Tesla is on its path to become a global automobile monopoly. Tesla's dominance in data gathering and vertical market expansion might soon turn it into the only option for the majority of people.
Tesla is not trying to sell you a self-driving car. Once all the technology and relevant regulation is ready, Tesla’s main revenue will come from renting self-driving taxis. Once Tesla’s vision is fully realized, owning a car will be reserved to a small minority class of people. And there is no other company closer to reaching that vision than Tesla.

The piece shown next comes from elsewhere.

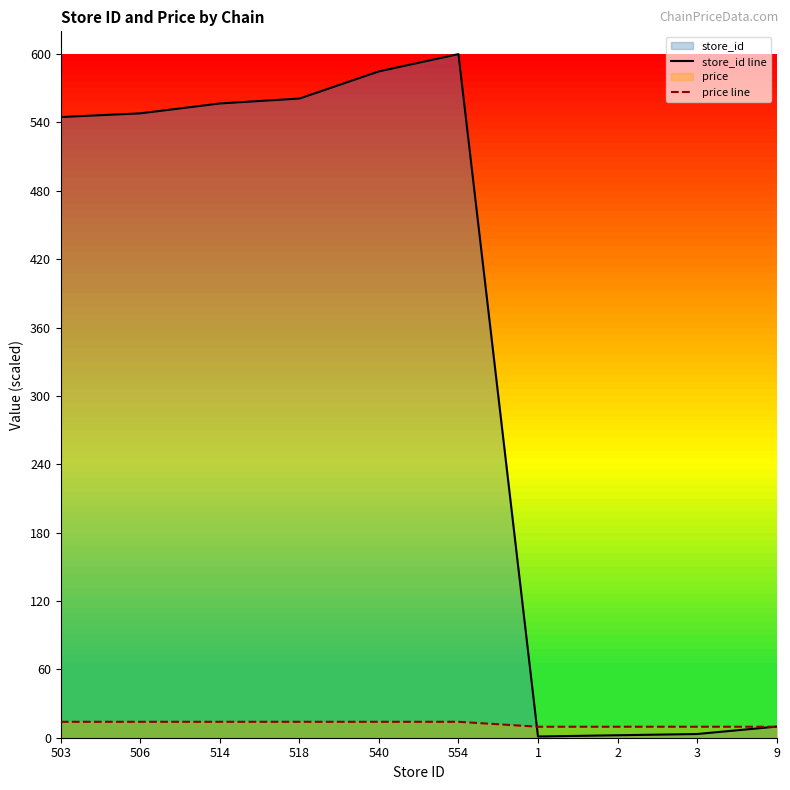

What is the value of the store_id line point at the 1st from the left?

544.8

Plenty of mainstream car companies have entered the autonomous and electric vehicle sphere. But none of them has the Tesla advantage. In 2016, about the time when other companies where just starting out with autopilot, Tesla already collected more than 1.3 billion miles of data from all kinds of real world scenarios, diverse roads and global weather conditions with regular people at the wheel. Their next competitor, Google’s Waymo, only covered 2 million miles since 2009, all with employees on board.

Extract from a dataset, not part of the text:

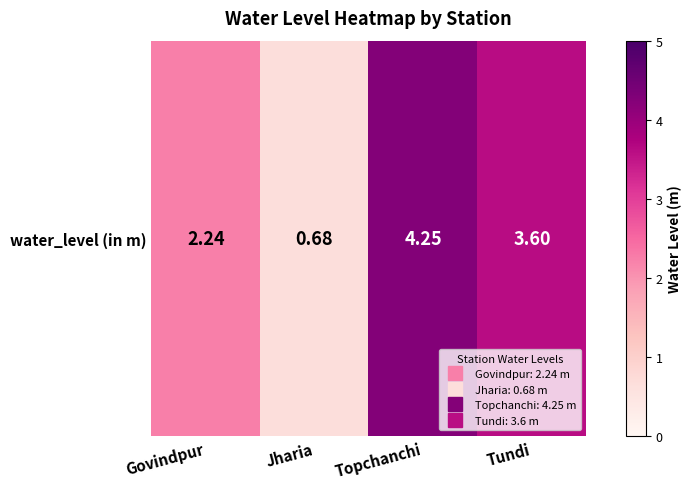

What is the approximate value at Govindpur?

2.2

The rate at which Tesla gathers more data is also unparalleled. By 2020, Tesla’s mileage with autopilot activated passed 3 billion. Waymo, on the other hand, only collected 20 million miles in autopilot. That’s Tesla leading by more than a factor of 100. Tesla is competing with other car companies but Tesla is not just a car company. It’s also an energy company, a charging company, a software company and most importantly a data company.